Назойливый осенний дождь сеял мельчайшей пылью, липкая грязь тонким слоем покрывала панели и месивом лежала на мостовой, резкий ветер, вырываясь из-за угла, срывал с мужчин шляпы, а женщинам обвивал юбки вокруг ног и мешал им идти.
Яркий свет электрических фонарей не мог рассеять мглы, повисшей над Знаменской площадью. Со всех сторон катились экипажи: извозчичий фаэтон, щегольская коляска, громыхающие телеги, кареты из гостиниц, почтовые фургоны; от лошадей клубами подымался пар, сливаясь с сеющим дождем в туманную мглу; копыта и резиновые шины колес во все стороны разбрасывали грязь, пешеходы сталкивались, скользили по грязи, торопливо пробегали под лошадиными мордами… Хлюпанье грязи под лошадиными копытами, крики кучеров и извозчиков, резкие отрывистые звонки трамваев и рев мчащегося мотора сливались в оглушительный гул и рев.
Петька-Гвоздь перешел площадь, мелькнул мимо освещенного ларька и погрузился в серую мглу Лиговского бульвара, мимо которого шумным потоком проносилась жизнь площади.
Ноги скользили по расплывающейся глинистой грязи бульвара, но Петька в своих высоких с подборами сапогах ступал уверенно и твердо. И плотная фигура его, одетая в рыжую, верблюжьей шерсти куртку, и наглое красивое лицо, с курчавыми волосами, прикрытыми небрежно сдвинутой на затылок клеенчатой фуражкой, изобличали уверенность и твердость.
На бульваре в этот момент было пусто и глухо, но дальше, пройдя Пушкинский переулок и туда, до Разъезжей, в серых сумерках на редких скамейках обрисовывались фигуры, и взад и вперед скользили тени мужчин и женщин.
С правой стороны бульвара, за освещенными окнами трактира, слышался гром органа, а слева, из подвального этажа дешевой закусочной, неслось хриплое пение граммофона. Двери трактира и закусочной то и дело растворялись, и среди клубов пара, вырывающихся из них, показывалась фигура солдата, мастерового или растерзанной полупьяной женщины, которая тотчас скрывалась или за дверью, или в туманной мгле улицы. Дальше тянулся глухой забор с узкой калиткой, над которой, скрипя петлями, качался большой фонарь с надписью красными буквами: «Семейные бани». Время от времени калитка отворялась, и в нее проскальзывали фигуры мужчин и женщин. Иногда предательски качнувшийся фонарь освещал гимназическую фуражку, блестящий цилиндр, фуражку с кокардой и рядом простоволосую женскую голову и рваный платок, накинутый на плечи.
А дальше опять — трактир, портерная, закусочная и в туманных сумерках на бульваре вспыхивающие, как волчьи глаза, огоньки курящихся папирос, мужчины с наглыми лицами, одетые в куртки, блузы, рваные пальто; женщины с отекшими лицами, хриплыми голосами, и между ними — робко проходящий развратник или ищущий дешевой любви солдат, мастеровой, мелкий лавочник. В темноте время от времени раздавались хриплый смех, резкий крик, хлесткая брань.

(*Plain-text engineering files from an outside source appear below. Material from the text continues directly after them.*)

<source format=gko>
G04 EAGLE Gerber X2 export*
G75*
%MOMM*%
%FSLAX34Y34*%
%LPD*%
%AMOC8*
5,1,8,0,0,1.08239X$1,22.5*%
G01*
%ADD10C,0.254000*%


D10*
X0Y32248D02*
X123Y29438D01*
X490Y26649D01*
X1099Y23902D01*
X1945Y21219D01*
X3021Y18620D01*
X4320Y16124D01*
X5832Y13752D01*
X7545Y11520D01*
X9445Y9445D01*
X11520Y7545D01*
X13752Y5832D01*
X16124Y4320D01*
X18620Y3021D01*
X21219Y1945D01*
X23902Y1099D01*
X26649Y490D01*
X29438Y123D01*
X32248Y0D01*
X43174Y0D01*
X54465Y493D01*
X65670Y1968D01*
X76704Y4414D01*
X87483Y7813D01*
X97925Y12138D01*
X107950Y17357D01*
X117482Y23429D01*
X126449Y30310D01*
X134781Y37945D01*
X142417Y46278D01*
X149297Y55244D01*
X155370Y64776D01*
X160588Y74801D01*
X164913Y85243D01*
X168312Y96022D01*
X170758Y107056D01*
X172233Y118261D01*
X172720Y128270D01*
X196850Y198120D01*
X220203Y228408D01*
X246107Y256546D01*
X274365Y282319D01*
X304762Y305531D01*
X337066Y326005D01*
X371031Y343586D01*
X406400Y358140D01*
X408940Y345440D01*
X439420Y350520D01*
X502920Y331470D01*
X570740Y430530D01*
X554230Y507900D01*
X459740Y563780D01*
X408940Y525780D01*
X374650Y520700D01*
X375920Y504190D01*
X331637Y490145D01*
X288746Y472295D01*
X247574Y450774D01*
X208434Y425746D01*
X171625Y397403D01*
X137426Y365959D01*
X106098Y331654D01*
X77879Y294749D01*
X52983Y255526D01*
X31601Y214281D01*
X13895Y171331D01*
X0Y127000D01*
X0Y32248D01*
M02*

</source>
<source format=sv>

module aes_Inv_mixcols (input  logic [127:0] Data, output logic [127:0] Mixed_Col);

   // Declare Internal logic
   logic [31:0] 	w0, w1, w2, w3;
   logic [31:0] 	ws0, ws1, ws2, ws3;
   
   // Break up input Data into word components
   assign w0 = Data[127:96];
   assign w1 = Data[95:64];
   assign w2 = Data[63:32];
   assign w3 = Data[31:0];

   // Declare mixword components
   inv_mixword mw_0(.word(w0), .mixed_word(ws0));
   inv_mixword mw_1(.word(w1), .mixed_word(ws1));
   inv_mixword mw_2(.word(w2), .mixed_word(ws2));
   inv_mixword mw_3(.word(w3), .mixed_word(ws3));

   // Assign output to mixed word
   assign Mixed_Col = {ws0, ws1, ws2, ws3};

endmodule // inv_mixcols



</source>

Петька-Гвоздь шел по бульвару, засунув руки в карманы, как вдруг почувствовал, что его толкнули в плечо, и услышал оклик:
— Ты, Петька? Постой!
Он остановился и улыбнулся. Подле него стояла Фенька-охтенская. На голове ее был байковый платок, одета она была в зеленую кофту поверх красной юбки. Слегка припухшее, с синяком на щеке, лицо ее было еще красиво.
— Постой! — повторила она, удерживал Петьку.

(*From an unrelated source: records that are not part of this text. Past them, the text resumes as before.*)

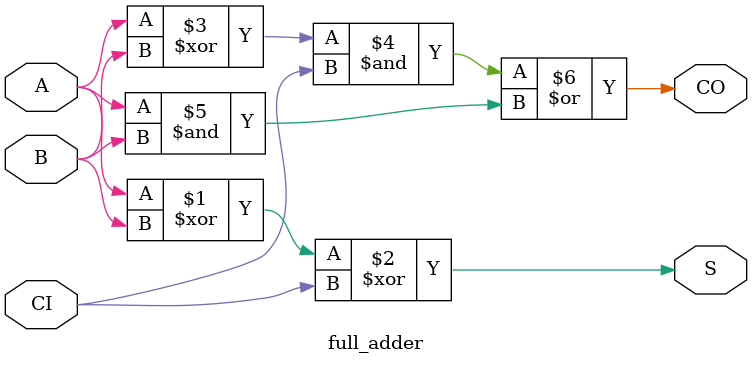
<source format=v>
module full_adder
  (
   input  A,
   input  B,
   input  CI,
   output S,
   output CO
   );

   assign S  = (A^B) ^ CI;
   assign CO = ((A^B)&CI) | (A&B);

endmodule

</source>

— Чего стоять? За постой деньги платят. Идем, угощу! У меня два колеса болтаются!
— Бить тебя хотят, — держа Петьку за руку, сказала Фенька. — Понял?
— Пссс… кто такие? — презрительно спросил Петька.

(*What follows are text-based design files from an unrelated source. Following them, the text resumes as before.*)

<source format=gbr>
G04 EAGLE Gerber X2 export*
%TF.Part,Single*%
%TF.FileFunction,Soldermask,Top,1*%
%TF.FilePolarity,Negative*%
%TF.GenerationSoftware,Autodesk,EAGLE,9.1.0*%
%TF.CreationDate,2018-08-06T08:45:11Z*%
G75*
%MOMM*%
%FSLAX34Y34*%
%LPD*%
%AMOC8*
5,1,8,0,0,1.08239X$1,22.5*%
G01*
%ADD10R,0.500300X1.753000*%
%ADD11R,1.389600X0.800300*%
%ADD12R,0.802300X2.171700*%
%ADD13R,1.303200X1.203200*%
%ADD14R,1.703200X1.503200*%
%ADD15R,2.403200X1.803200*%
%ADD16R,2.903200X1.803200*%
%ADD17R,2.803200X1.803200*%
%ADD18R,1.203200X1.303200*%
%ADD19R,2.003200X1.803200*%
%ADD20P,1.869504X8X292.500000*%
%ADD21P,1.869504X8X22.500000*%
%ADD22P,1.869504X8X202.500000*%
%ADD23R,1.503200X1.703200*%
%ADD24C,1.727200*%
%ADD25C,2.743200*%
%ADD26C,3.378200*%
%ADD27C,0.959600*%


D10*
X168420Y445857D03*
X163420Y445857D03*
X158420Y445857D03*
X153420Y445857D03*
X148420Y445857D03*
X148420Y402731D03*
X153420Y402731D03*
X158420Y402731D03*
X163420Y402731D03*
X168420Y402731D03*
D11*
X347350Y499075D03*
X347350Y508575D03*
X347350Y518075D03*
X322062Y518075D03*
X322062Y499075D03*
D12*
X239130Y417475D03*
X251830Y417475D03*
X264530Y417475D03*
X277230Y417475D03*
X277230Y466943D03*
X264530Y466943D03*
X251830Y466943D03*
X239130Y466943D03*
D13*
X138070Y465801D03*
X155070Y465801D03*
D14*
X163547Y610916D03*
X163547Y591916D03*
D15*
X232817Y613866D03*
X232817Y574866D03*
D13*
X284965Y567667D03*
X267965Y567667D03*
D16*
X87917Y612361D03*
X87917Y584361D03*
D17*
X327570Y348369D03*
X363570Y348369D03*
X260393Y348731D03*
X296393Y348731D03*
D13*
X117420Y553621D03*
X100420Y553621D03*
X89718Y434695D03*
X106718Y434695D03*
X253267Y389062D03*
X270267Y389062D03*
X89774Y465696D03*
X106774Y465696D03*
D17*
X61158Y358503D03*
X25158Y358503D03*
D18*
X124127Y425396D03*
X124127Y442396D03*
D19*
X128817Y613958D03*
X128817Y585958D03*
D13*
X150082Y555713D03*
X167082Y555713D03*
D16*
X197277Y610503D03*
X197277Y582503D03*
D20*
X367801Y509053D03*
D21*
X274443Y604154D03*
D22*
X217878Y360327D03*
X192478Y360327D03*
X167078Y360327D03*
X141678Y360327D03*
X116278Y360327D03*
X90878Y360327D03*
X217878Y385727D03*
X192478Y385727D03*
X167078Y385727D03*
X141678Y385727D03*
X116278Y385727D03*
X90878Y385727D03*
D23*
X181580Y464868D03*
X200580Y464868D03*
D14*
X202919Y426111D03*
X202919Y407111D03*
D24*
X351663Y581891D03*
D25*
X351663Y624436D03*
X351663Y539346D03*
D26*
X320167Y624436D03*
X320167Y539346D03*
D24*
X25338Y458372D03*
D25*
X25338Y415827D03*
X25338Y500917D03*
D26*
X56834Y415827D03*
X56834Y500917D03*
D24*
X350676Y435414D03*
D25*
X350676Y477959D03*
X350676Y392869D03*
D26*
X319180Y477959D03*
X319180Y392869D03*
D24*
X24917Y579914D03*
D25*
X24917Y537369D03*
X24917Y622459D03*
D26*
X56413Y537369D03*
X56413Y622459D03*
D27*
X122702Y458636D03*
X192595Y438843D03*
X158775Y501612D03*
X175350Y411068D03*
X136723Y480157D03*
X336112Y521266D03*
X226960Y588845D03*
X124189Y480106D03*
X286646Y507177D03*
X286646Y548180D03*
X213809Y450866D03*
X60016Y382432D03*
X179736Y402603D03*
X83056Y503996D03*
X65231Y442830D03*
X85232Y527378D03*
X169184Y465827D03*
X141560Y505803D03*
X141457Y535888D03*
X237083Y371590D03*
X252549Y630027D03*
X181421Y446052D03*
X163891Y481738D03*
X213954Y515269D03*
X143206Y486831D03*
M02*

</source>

— Все! Всему зачинщик Ванька-Слесарь, а тут и мой Васька, да Комар…
— Ишь! Это за что же?..
— Забыл! Ах, мерзавец! — ткнув его в плечо, оживляясь, сказала Фенька. — С Машкой курносой пил, а ее хахалю ни копья не осталось.
— Ежели она угощала! — ухмыльнулся Петька.
— А теперь ты плати!.. Опять Комар за Катьку в обиде… Ты с ней ночь ночевал… а Васька прямо сказал мне, что меня зарежет, а мне плевать, — окончила она с презрением.